» **Instructions to follow**
Find the line containing "Attractive entries to urban centres" in the data below and repeat it, along with all later lines, exactly through the last one.

============================================================

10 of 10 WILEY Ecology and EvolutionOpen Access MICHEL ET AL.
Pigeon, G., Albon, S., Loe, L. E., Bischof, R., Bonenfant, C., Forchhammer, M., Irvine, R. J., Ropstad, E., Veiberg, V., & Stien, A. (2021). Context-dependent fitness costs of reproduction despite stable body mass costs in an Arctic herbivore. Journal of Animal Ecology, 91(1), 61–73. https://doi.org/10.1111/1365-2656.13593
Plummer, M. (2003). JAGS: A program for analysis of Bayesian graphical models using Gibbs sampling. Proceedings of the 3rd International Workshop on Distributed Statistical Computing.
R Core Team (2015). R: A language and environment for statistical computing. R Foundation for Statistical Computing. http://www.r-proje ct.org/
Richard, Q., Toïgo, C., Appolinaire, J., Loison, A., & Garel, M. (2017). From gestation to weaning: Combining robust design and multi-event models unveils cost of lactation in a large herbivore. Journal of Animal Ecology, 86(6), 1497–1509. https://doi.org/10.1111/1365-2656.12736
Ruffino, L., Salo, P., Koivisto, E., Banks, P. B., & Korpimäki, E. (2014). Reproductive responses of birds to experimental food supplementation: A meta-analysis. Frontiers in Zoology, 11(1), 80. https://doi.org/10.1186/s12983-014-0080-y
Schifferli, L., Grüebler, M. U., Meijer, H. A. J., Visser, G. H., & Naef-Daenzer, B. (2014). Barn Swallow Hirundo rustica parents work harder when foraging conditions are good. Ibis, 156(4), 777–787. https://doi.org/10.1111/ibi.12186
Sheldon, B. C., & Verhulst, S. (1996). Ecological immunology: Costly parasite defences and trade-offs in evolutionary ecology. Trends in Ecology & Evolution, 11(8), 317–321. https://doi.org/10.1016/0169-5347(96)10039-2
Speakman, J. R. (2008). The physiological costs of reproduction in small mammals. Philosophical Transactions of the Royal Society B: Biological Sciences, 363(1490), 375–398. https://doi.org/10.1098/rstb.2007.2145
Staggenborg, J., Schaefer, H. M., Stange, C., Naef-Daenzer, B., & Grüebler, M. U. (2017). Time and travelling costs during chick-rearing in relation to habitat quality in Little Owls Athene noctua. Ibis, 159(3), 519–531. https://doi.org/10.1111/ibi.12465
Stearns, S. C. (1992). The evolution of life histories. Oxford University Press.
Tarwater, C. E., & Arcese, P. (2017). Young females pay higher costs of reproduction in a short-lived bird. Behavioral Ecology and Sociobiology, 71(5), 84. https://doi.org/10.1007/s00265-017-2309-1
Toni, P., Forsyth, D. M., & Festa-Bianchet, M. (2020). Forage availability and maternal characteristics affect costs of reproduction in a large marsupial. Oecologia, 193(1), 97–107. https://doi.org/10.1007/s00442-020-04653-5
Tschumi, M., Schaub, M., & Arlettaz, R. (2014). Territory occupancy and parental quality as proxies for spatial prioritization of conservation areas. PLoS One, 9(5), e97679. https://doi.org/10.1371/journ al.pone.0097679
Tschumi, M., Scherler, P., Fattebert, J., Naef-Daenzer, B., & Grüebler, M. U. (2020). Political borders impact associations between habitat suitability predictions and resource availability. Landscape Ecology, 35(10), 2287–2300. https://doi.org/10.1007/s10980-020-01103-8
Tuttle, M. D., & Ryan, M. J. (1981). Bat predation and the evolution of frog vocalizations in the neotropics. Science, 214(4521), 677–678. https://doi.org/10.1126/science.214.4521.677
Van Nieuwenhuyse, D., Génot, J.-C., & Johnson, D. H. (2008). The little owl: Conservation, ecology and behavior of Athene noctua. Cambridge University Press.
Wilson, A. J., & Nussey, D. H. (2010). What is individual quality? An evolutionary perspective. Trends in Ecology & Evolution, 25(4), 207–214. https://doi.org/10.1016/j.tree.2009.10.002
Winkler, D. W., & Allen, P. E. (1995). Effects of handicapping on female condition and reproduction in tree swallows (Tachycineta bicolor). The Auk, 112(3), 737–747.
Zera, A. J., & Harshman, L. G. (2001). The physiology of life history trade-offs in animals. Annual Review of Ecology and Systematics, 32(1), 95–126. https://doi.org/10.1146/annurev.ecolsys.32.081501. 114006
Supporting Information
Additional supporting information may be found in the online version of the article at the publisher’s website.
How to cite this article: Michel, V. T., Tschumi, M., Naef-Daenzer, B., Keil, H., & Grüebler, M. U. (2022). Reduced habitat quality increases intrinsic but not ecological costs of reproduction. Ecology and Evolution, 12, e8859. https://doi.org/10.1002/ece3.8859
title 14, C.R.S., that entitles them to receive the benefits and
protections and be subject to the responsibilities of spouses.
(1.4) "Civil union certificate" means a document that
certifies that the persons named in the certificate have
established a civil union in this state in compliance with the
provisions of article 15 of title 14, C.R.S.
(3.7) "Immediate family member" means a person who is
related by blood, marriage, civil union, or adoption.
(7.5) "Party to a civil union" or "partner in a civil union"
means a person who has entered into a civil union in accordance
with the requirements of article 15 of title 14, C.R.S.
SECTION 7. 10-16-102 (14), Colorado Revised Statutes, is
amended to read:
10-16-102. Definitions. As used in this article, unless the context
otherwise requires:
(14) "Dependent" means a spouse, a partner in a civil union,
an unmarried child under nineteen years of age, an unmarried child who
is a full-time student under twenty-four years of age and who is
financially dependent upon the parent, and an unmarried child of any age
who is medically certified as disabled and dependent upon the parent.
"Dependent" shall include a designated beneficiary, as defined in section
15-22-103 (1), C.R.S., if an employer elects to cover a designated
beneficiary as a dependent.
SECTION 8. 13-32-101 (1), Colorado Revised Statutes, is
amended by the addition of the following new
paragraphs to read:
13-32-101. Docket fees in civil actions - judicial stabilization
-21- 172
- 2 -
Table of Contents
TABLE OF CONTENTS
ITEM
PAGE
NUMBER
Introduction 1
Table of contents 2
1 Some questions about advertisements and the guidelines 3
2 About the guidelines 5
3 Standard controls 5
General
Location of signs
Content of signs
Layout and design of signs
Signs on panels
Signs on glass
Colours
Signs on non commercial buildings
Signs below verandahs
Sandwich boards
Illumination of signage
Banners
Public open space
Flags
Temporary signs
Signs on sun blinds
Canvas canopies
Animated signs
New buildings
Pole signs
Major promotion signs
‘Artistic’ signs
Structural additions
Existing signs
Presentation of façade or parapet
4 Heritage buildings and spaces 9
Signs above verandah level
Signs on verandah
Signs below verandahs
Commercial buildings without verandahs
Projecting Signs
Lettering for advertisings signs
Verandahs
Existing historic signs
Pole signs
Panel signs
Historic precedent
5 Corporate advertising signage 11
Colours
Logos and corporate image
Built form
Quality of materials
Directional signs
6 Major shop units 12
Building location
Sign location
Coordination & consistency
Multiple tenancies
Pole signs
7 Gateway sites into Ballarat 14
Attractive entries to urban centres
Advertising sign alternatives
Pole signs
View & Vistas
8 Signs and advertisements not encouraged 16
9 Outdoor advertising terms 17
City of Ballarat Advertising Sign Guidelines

============================================================

» **Response area**
Attractive entries to urban centres
Advertising sign alternatives
Pole signs
View & Vistas
8 Signs and advertisements not encouraged 16
9 Outdoor advertising terms 17
City of Ballarat Advertising Sign Guidelines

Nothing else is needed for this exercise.